*** Opening of GIVEN RECORDS ***

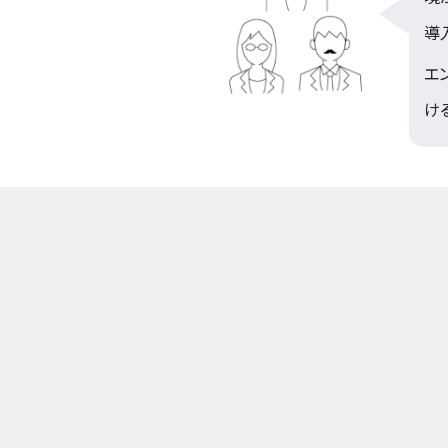
導
エ
け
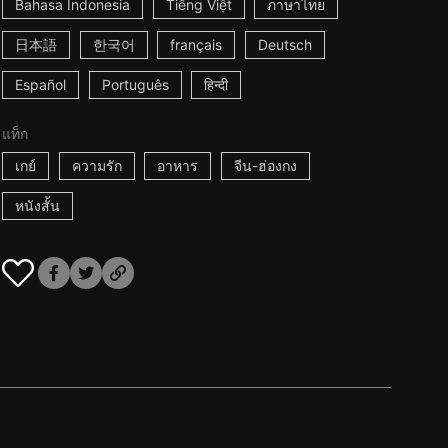
Bahasa Indonesia
Tiếng Việt
ภาษาไทย
日本語
한국어
français
Deutsch
Español
Português
हिन्दी
แท็ก
เกย์
ความรัก
อาหาร
จีน-ฮ่องกง
หนังสั้น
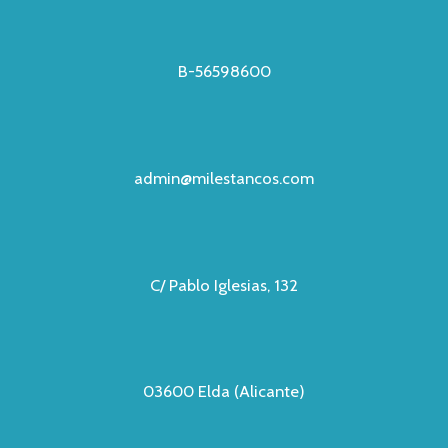
B-56598600
admin@milestancos.com
C/ Pablo Iglesias, 132
03600 Elda (Alicante)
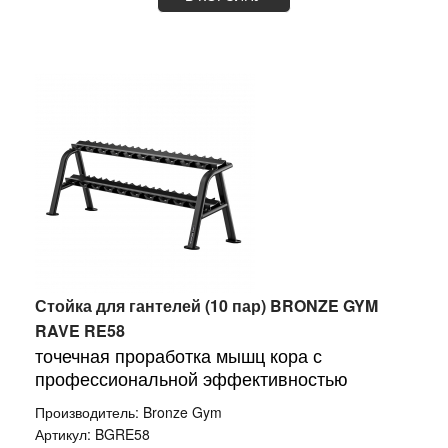
Стойка для гантелей (10 пар) BRONZE GYM
RAVE RE58
точечная проработка мышц кора с
профессиональной эффективностью
Производитель:
Bronze Gym
Артикул:
BGRE58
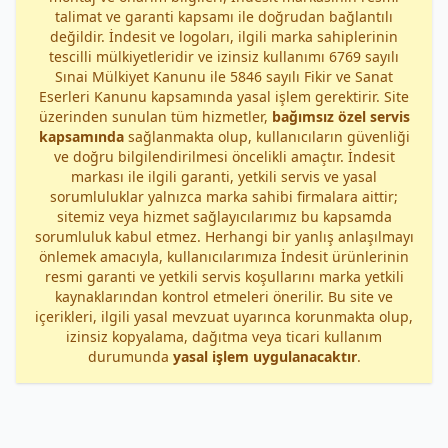
talimat ve garanti kapsamı ile doğrudan bağlantılı
değildir. İndesit ve logoları, ilgili marka sahiplerinin
tescilli mülkiyetleridir ve izinsiz kullanımı 6769 sayılı
Sınai Mülkiyet Kanunu ile 5846 sayılı Fikir ve Sanat
Eserleri Kanunu kapsamında yasal işlem gerektirir. Site
üzerinden sunulan tüm hizmetler,
bağımsız özel servis
kapsamında
sağlanmakta olup, kullanıcıların güvenliği
ve doğru bilgilendirilmesi öncelikli amaçtır. İndesit
markası ile ilgili garanti, yetkili servis ve yasal
sorumluluklar yalnızca marka sahibi firmalara aittir;
sitemiz veya hizmet sağlayıcılarımız bu kapsamda
sorumluluk kabul etmez. Herhangi bir yanlış anlaşılmayı
önlemek amacıyla, kullanıcılarımıza İndesit ürünlerinin
resmi garanti ve yetkili servis koşullarını marka yetkili
kaynaklarından kontrol etmeleri önerilir. Bu site ve
içerikleri, ilgili yasal mevzuat uyarınca korunmakta olup,
izinsiz kopyalama, dağıtma veya ticari kullanım
durumunda
yasal işlem uygulanacaktır
.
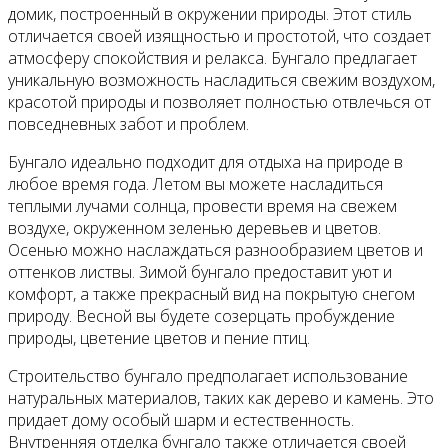
домик, построенный в окружении природы. Этот стиль
отличается своей изящностью и простотой, что создает
атмосферу спокойствия и релакса. Бунгало предлагает
уникальную возможность насладиться свежим воздухом,
красотой природы и позволяет полностью отвлечься от
повседневных забот и проблем.
Бунгало идеально подходит для отдыха на природе в
любое время года. Летом вы можете насладиться
теплыми лучами солнца, провести время на свежем
воздухе, окруженном зеленью деревьев и цветов.
Осенью можно наслаждаться разнообразием цветов и
оттенков листвы. Зимой бунгало предоставит уют и
комфорт, а также прекрасный вид на покрытую снегом
природу. Весной вы будете созерцать пробуждение
природы, цветение цветов и пение птиц.
Строительство бунгало предполагает использование
натуральных материалов, таких как дерево и камень. Это
придает дому особый шарм и естественность.
Внутренняя отделка бунгало также отличается своей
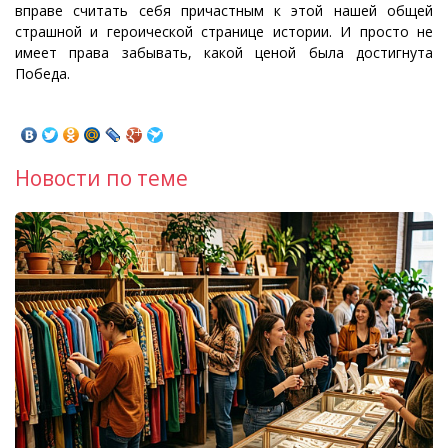
вправе считать себя причастным к этой нашей общей
страшной и героической странице истории. И просто не
имеет права забывать, какой ценой была достигнута
Победа.
Новости по теме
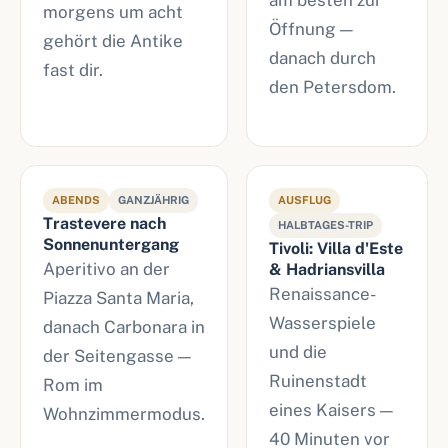
am besten zur
morgens um acht
Öffnung —
gehört die Antike
danach durch
fast dir.
den Petersdom.
ABENDS
GANZJÄHRIG
AUSFLUG
Trastevere nach
HALBTAGES-TRIP
Sonnenuntergang
Tivoli: Villa d'Este
Aperitivo an der
& Hadriansvilla
Renaissance-
Piazza Santa Maria,
Wasserspiele
danach Carbonara in
und die
der Seitengasse —
Ruinenstadt
Rom im
eines Kaisers —
Wohnzimmermodus.
40 Minuten vor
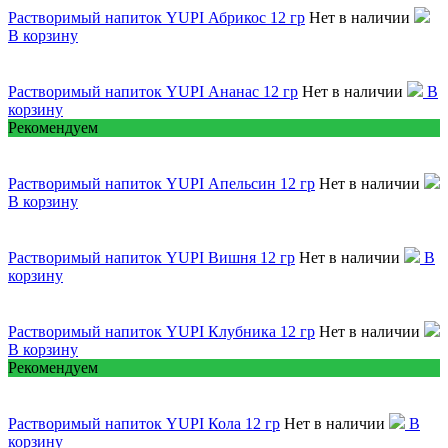
Растворимый напиток YUPI Абрикос 12 гр
Нет в наличии
В корзину
Растворимый напиток YUPI Ананас 12 гр
Нет в наличии
В
корзину
Рекомендуем
Растворимый напиток YUPI Апельсин 12 гр
Нет в наличии
В корзину
Растворимый напиток YUPI Вишня 12 гр
Нет в наличии
В
корзину
Растворимый напиток YUPI Клубника 12 гр
Нет в наличии
В корзину
Рекомендуем
Растворимый напиток YUPI Кола 12 гр
Нет в наличии
В
корзину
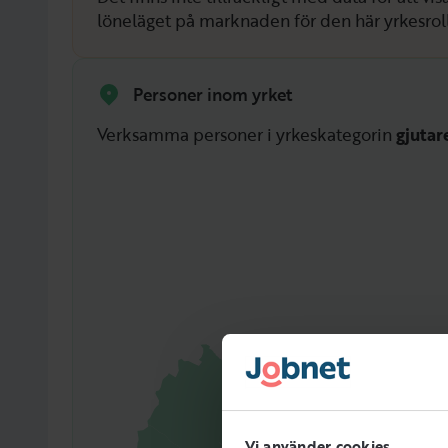
löneläget på marknaden för den här yrkesrol
Personer inom yrket
Verksamma personer i yrkeskategorin
gjutar
Vi använder cookies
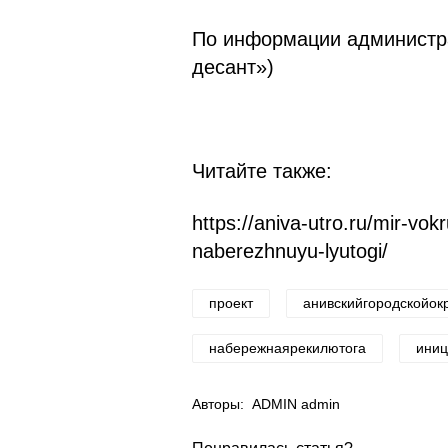
По информации администра
десант»)
https://aniva-utro.ru/mir-vok
naberezhnuyu-lyutogi/
проект
анивскийгородскойок
набережнаярекилютога
иниц
Авторы:
ADMIN admin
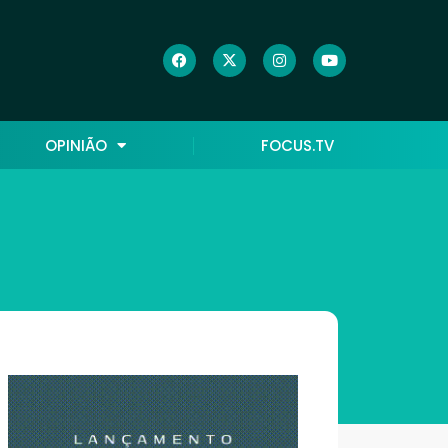
OPINIÃO
FOCUS.TV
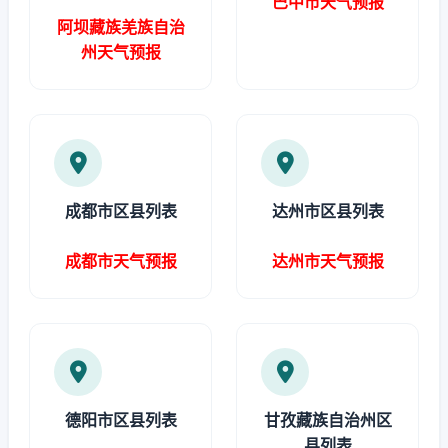
巴中市天气预报
阿坝藏族羌族自治
州天气预报
成都市区县列表
达州市区县列表
成都市天气预报
达州市天气预报
德阳市区县列表
甘孜藏族自治州区
县列表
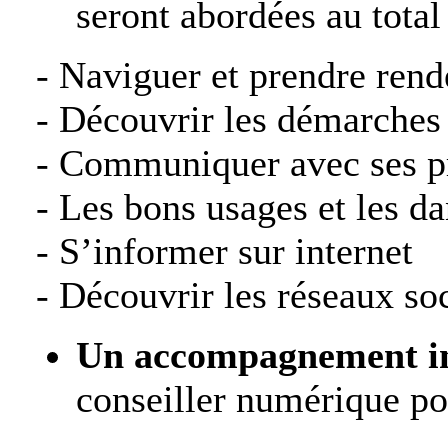
seront abordées au total 
- Naviguer et prendre rend
- Découvrir les démarches 
- Communiquer avec ses p
- Les bons usages et les da
- S’informer sur internet
- Découvrir les réseaux so
Un accompagnement in
conseiller numérique po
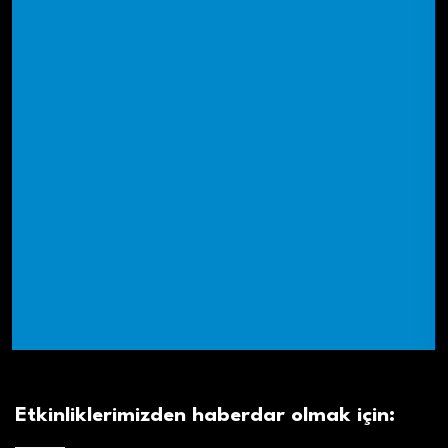
Etkinliklerimizden haberdar olmak için:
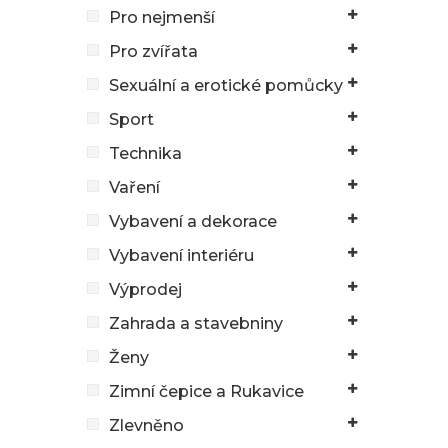
Pro nejmenší
Pro zvířata
Sexuální a erotické pomůcky
Sport
Technika
Vaření
Vybavení a dekorace
Vybavení interiéru
Výprodej
Zahrada a stavebniny
Ženy
Zimní čepice a Rukavice
Zlevněno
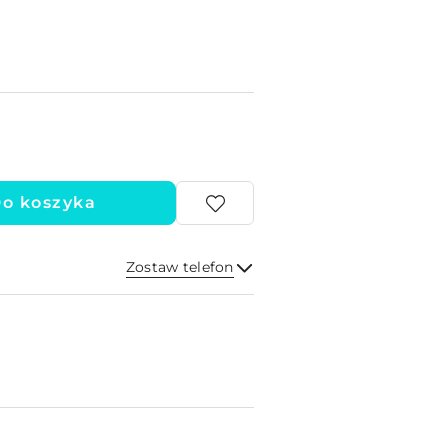
o koszyka
Zostaw telefon
Wyślij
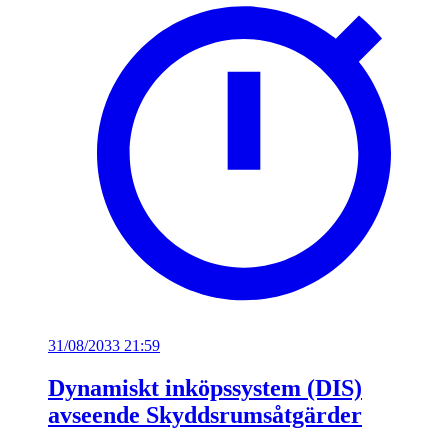
31/08/2033 21:59
Dynamiskt inköpssystem (DIS)
avseende Skyddsrumsåtgärder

*** Close of GIVEN RECORDS ***

* **ASSIGNMENT**
Go through the data, and copy each line in which the word "Découvrir" appears.

* **SOLUTION TO THE PROBLEM**
- Découvrir les démarches 
- Découvrir les réseaux so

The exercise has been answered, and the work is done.